[What is being asked] Some lines below hold "Kayışları". Pick them out and copy them.

[Provided information]
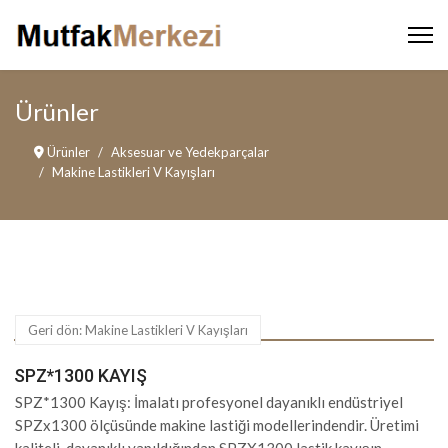
Ürünler
Ürünler
Aksesuar ve Yedekparçalar
Makine Lastikleri V Kayışları
Geri dön: Makine Lastikleri V Kayışları
SPZ*1300 KAYIŞ
SPZ*1300 Kayış: İmalatı profesyonel dayanıklı endüstriyel
SPZx1300 ölçüsünde makine lastiği modellerindendir. Üretimi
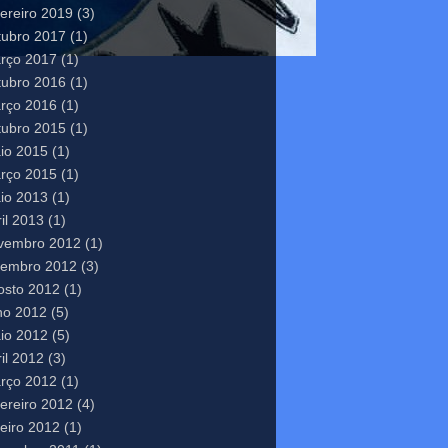
vereiro 2019
(3)
tubro 2017
(1)
rço 2017
(1)
tubro 2016
(1)
rço 2016
(1)
tubro 2015
(1)
io 2015
(1)
rço 2015
(1)
io 2013
(1)
il 2013
(1)
vembro 2012
(1)
tembro 2012
(3)
osto 2012
(1)
lho 2012
(5)
io 2012
(5)
il 2012
(3)
rço 2012
(1)
vereiro 2012
(4)
neiro 2012
(1)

[Written solution]
Makine Lastikleri V Kayışları
Geri dön: Makine Lastikleri V Kayışları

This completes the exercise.